Inside the blue line, 30-years-old Valery Vasilev, the Russain's best defenseman, was hunched over like a puma in a tree. From the side boards, the young defensman, Viacheslav Fetisov, slid him passes as Viktor Tikhonov watched.

One after another, at intervals of three to four seconds at the most, Valery Vasiliev slammed slap shot at 27-year-old Vladislav Tretyak, the Russian's celebrated goaltenders, who blocked most of them. But of the 10 shots, only one was wide of the net. And when Valery Vasiliev shot, he never hesitated, he never missed connecting solidly with the puck. When he shot, it was all one motion, the same way that, in the Russian translation, "icehockey" is all one word. 

The "icehockey" history goes back only about 35 years. Not until after World War II did the Russians hold their first national championships. Not until 1956 did they enter a team in Olympics, the year they won their first gold medal.

The official version of that history is contained in the 56-page "icehockey" section of 211-page "The USSR Olympic Team" media guide, in both Russian and English, with a hard red cover that is available here in the headquarters of Tass, the official Soviet press agency. Its propaganda is obvious. But the guide also supports the theory of some NHL oriented hockey people that a Communist system lends itself to a team game better than a star system does.

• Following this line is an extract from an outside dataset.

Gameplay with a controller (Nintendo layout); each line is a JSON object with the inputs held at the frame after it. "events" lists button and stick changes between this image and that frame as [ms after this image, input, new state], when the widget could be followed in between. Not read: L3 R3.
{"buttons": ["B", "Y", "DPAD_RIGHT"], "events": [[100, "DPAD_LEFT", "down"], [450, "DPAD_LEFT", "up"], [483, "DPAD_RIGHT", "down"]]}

"Soviet icehockey," it says in the Olympic Guide, "has been developed since its first years in peculiar way. Those who inaugurated the game in the country played other games and above all football and bandy. They helped to form teh school of Soviet icehockey which prompted ice hockey as a game of collective and combinational tactics in a high tempo."

In addition to their five Olympic gold medals, the Russian have competed in 24 world and European championships, winning 16 world titles and 19 European titles. In those tournaments, the Russians have won 176 games, tied 10 and lost only 23 while scoring 1402 goals in stark contrast to teh opposition's 394 goals. The guide acknowledges that Canada has won more world championships, but adds, "the players of the country where the game of ice hockey originated participated in 35 world championships."

The development of the Russians is best understood in the overhelming numbers of its players, facilities and instructors. According to its Olympic guide, the Soviet Union has: *26.077 physical education collectives in the enterprises, construction sites, institutions, collective farms and Soviet farms, and schools that have ice hockey sections *749.940 players who go in for icehockey in those sections. *287.291 icehockey players who have official sport categories; 6.461 of them are athletes of the 1st grade of Candidates for Master of Sport. *211 icehockey players who are Master of Sport or Master of Sport, International Class *986 full-time coaches who train the qualified icehockey players. *50.469 unpaid public instructors who train the icehockey players of mass grading. *14.460 icehockey rinks that are at disposal of those who are practicing the game. *55.637 referees who umpire icehockey matches.

Those numbers, of course, are consistent with Soviet philosophy that "physical education and sport become one of the most popular forms of active rest among the people" in a nation with a population of 265 million. But sometimes a hockey player is a hockey player is a hockey player. During practice yesterday, as Valery Vasilev stood motionless near center ice for a moment, he yawned. The coach was looking the other way.